For jobs running without a container, add the following environment variable to your batch job script:

```bash theme={"system"}
export NCCL_PROFILER_PLUGIN=/usr/lib/libnccl-profiler-gpusd.so
```

### Enable debugging information

To confirm the plugin loaded successfully and to capture useful logs during initial validation, enable NCCL debug output.

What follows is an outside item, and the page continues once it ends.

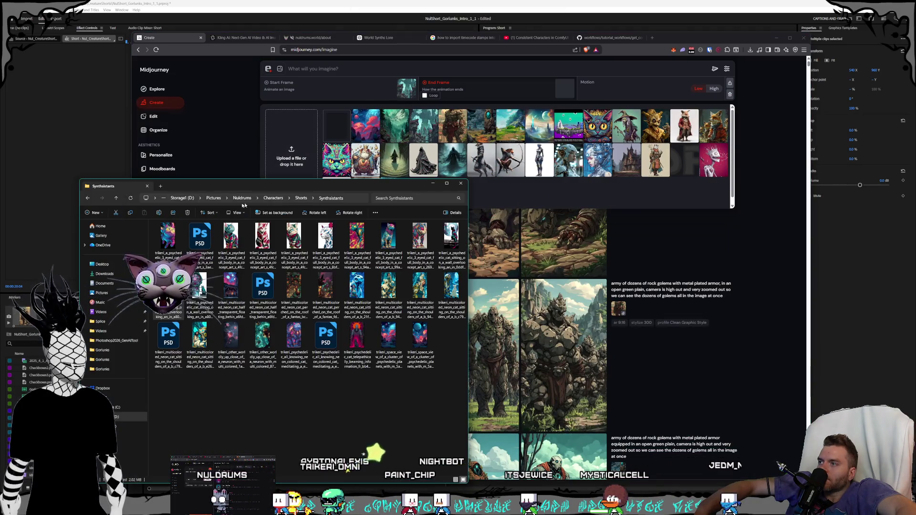
Step: Open the Gorlunks folder and preview the rock golem army image
{"action": "left_click", "coordinate": [303, 199]}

On first run, enable `export NCCL_DEBUG=INFO` to print debugging information. If you've correctly loaded the plugin, the output includes a line resembling the following:

```text theme={"system"}
h200-205-187:1189647:1189647 [0] NCCL INFO Successfully loaded external profiler plugin /usr/lib/libnccl-profiler-gpusd.so
```

You can set the following optional environment variables to control performance metrics collection and logging verbosity:

| Variable              | Purpose                                               |
| --------------------- | ----------------------------------------------------- |
| `GPUSD_PERF_DEBUG=0`  | Disable performance metrics (hang detection only)     |
| `GPUSD_PERF_DEBUG=1`  | Enable performance metrics (always on)                |
| `GPUSD_PERF_DEBUG=2`  | Toggle metrics with `SIGUSR1` (on) or `SIGUSR2` (off) |
| `GPUSD_DEBUG=VERSION` | Minimal logging                                       |
| `GPUSD_DEBUG=INFO`    | Standard logging                                      |
| `GPUSD_DEBUG=TRACE`   | Verbose logging                                       |

## View metrics in Grafana

The [Slurm Job Metrics](/observability/managed-grafana/sunk/slurm-job-metrics) dashboard in CoreWeave Grafana surfaces Straggler Detection data across several panels:

| Panel                           | Description                                                     |
| ------------------------------- | --------------------------------------------------------------- |
| GPU Straggler Detection         | Identifies the rank and node causing a hang                     |
| GPU Straggler Detection overlay | Overlays hung rank information onto the Slurm Job Metrics panel |
| NCCL Metrics row                | Shows NCCL latency, throughput, message size, and slow GPUs     |

With the plugin enabled and metrics flowing, you can use these dashboards to identify straggler and slow GPUs during training runs and cordon affected nodes before they impact job completion.